*Selection*.

BEGIN

How to define and use Context Variables in Talend?

What is a Context? 

Contexts are used to configure a Job for standard environments within the Software Development Life Cycle, such as Development, Testing, and Production.  

A Job always runs within a specific context. When a context is selected in the Run view, the corresponding parameters are applied based on the environment in which the Job runs. 

 

What is a Context Variable? 

A context variable is a user-defined variable specific to a context. Some advantages of using context variables include 

  • Reducing the effort needed to update parameter values across all resources. 
  • Improving consistency. 
  • Enabling reuse across different Jobs. 
  • Automatically adapting to values based on the context in which the Job is run. 
  • Simplifying configuration by allowing you to change context values as needed for different environments. 

 

How to Define Context Variables? 

There are two main methods for defining context variables in Talend:  

→  in the Contexts view (Built-In)  

When the Job is opened in the Designer, the Contexts view displays all variables defined in the current Job, including imported context variables. This view allows you to create and manage contexts and variables specific to a Job. Context variables defined here are referred to as “Built-In” and are available only within the Job in which they were created. 

→  in the Repository (Context Groups)  

Context variables can also be defined in the Repository as context groups under the Contexts section. This method allows for reusability across any Job within the project. 

 

How to access a context variable? 

To access a context variable, use the syntax context.VariableName. 

 

How Do Contexts and Context Variables Work Together? 

The execution context must be specified in the Run view, where the context, variables, and values are displayed. The values are automatically updated when the context changes, though they cannot be modified directly in this view. 

 

Business Scenario 

Imagine you’re a member of the Data Engineering team at your company, currently working on a project for a large retail client with supermarkets in every major city in Romania. Each day, these supermarkets generate product sales data, which they store in Excel files. 

Your task? Build an ETL process that seamlessly transfers this data daily from Excel to the client’s database, enabling the Analytics team to create dashboards and gain valuable insights from the data to drive data-informed decisions. In addition to data transfer, you’ll also need to log key information, such as execution duration, process status, number of rows processed, and other relevant details in a dedicated log table.  

To accomplish this task, you’ll use context variables to configure the necessary components and manage logging requirements.

END

*Problems to work on*.
(a) Reproduce the passage of the Talend context variables article from "What is a Context Variable?" down to "for different environments.", inclusive.
(b) Write the next part of the article on Talend context variables, starting right after its final sentence.

*Source material*.
BEGIN

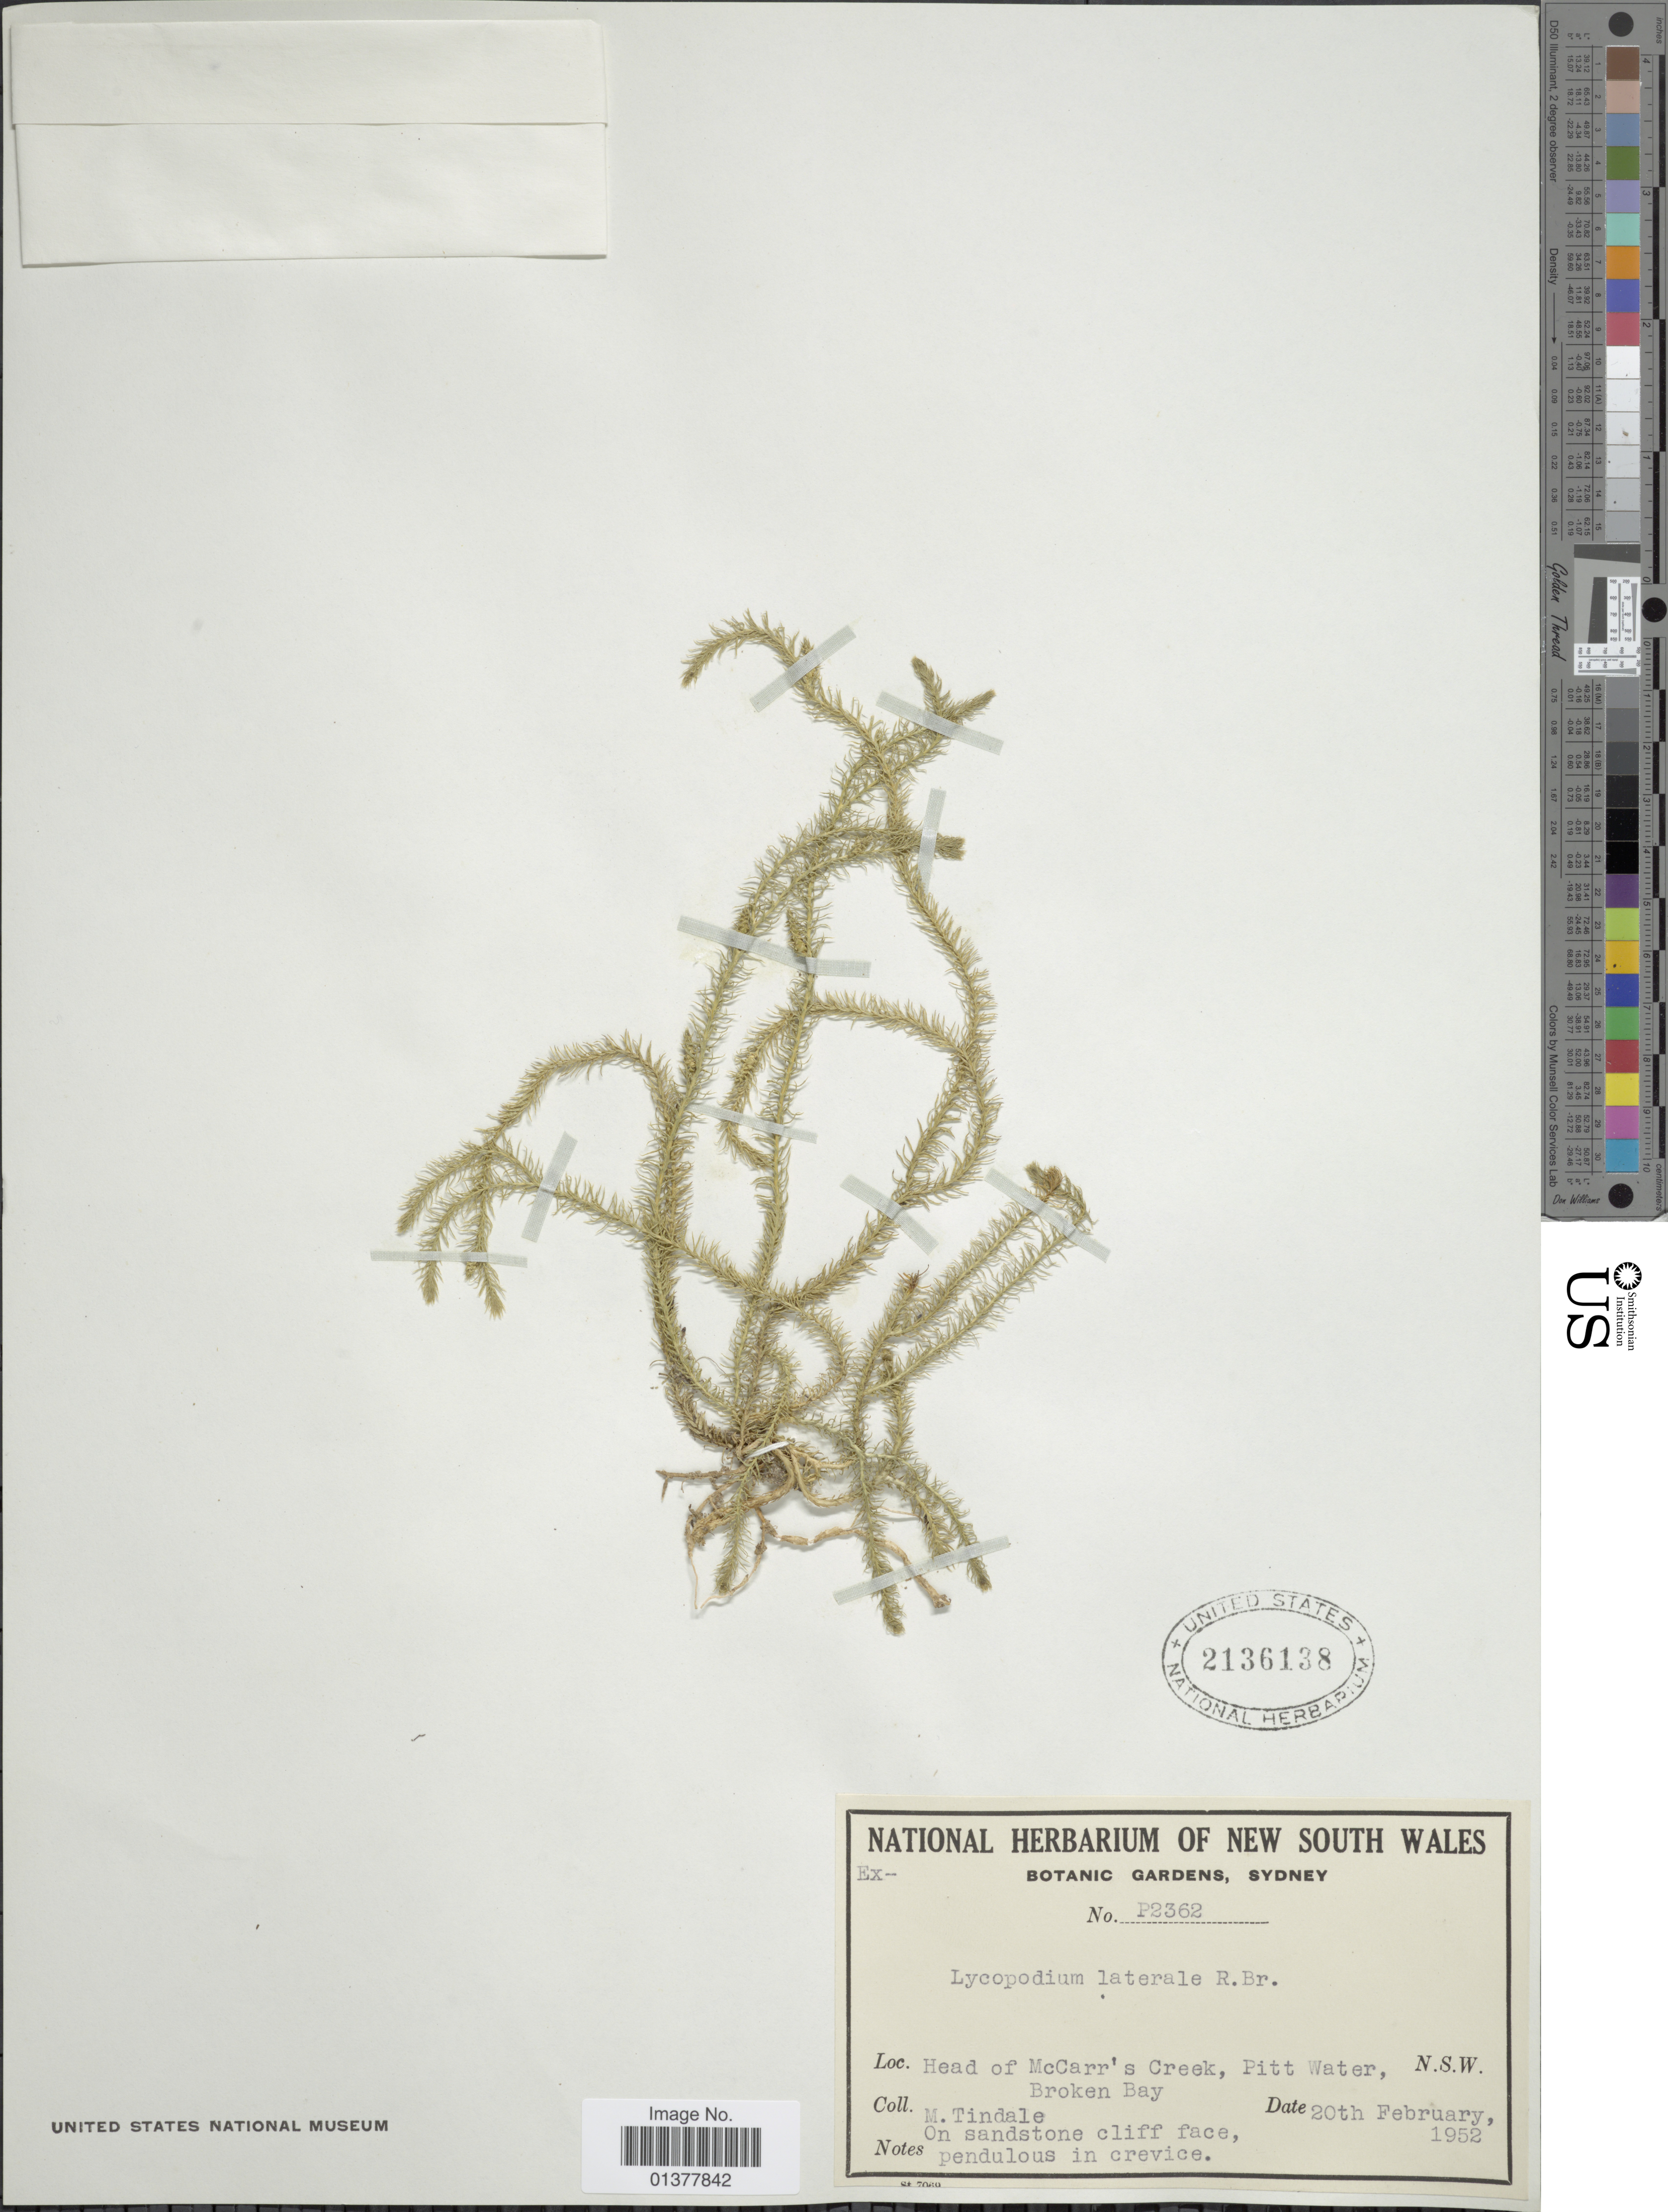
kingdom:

END

*Outputs in order*.
(a)
What is a Context Variable? 

A context variable is a user-defined variable specific to a context. Some advantages of using context variables include 

  • Reducing the effort needed to update parameter values across all resources. 
  • Improving consistency. 
  • Enabling reuse across different Jobs. 
  • Automatically adapting to values based on the context in which the Job is run. 
  • Simplifying configuration by allowing you to change context values as needed for different environments.

(b)
Talend Approach 

For this SkillPill, we’ll assume a single context, DEV. We’ll create context groups for database connection and logging, and define a Built-In context variable for the file name from which we extract data. 

 

Step 1: Create the Job 

Open Talend using the “Run as administrator” option to ensure you have the appropriate privileges. 

→  In the Repository, right-click on Job Designs and select Create job. 

→  In the New job window, enter an appropriate name for the Job. You may also optionally add a purpose and description. 

→  Click Finish. 

 

Step 2: Create the Context, Context Groups, and the Built-In context variable needed for this task 

→ Context Group for Database Connection.  

The database used in this example is MySQL, with a username and password defined during installation, using a localhost connection. 

In the Repository, right-click on Contexts and select Create context group. 

In the Create/Edit a context group window (Step 1 of 2), enter the name DBConnection. You may also add a purpose and a description if needed.  

In the Create/Edit a context group window (Step 2 of 2), click the “+” icon on the right-hand-side. The Configure Contexts window appears, with a default already displayed. Select it and click Edit. In the Rename Context window, type DEV and click OK. Next, click OK again to confirm.  

Then, click the “+” icon at the bottom of the Create/Edit a context group window (Step 2 of 2) to add the required rows of database credentials as context variables. Be sure to specify the appropriate data type for each variable. Add the following credentials:  

  • Row 1 – Name: Host, Type: String, Value: localhost. 
  • Row 2 – Name: Port, Type: Integer, Value: 3306. 
  • Row 3 – Name: Database, Type: String, Value: training. 
  • Row 4 – Name: Username, Type: String, Value: <your_username>. 
  • Row 5 – Name: Password, Type: Password, Value: <your_pass>.  

 

→ Context Group for Logging Purpose 

A table called job_log has already been created in the training schema within the MySQL database. This table contains the following columns: id, job_name, purpose, schema_name, job_start_dt, job_end_dt, job_duration, job_status, row_count_exported. The id column is defined as a sequence, so we will not explicitly set it as a context variable, as its value auto-increments.  

In the Repository, right-click on Contexts and select Create context group. 

In the Create/Edit a context group window (Step 1 of 2), enter the name Logging. You may also add a purpose and a description if needed. 

In the Create/Edit a context group window (Step 2 of 2), click the “+” icon on the right-hand side. The Configure Contexts window appears, displaying a default context. Select it and click Edit. In the Rename Context window, type DEV and click OK. Next, click OK again to confirm.  

Then, click the “+” icon at the bottom of the Create/Edit a context group window (Step 2 of 2)  to add context variables for logging purposes. Be sure to specify the appropriate data type for each variable. For the Value field, we will add some default values to avoid warnings about strings appearing at runtime. These defaults will be overwritten by the actual values defined during execution. Add the following context variables, matching the columns in the MySQL logging table:  

  • Row 1 – Name: job_start_dt, Type: String, Value: 1900-01-01. 
  • Row 2 – Name: job_end_dt, Type: String, Value: 1900-01-01. 
  • Row 3 – Name: job_name, Type: String, Value: dummy. 
  • Row 4 – Name: purpose, Type: String, Value: dummy. 
  • Row 5 – Name: schema_name, Type: String, Value: dummy. 
  • Row 6 – Name: job_duration, Type: Long, Value: 0. 
  • Row 7 – Name: job_status, Type: String, Value: dummy. 
  • Row 8 – Name: row_count_exported, Type: Integer, Value: 0.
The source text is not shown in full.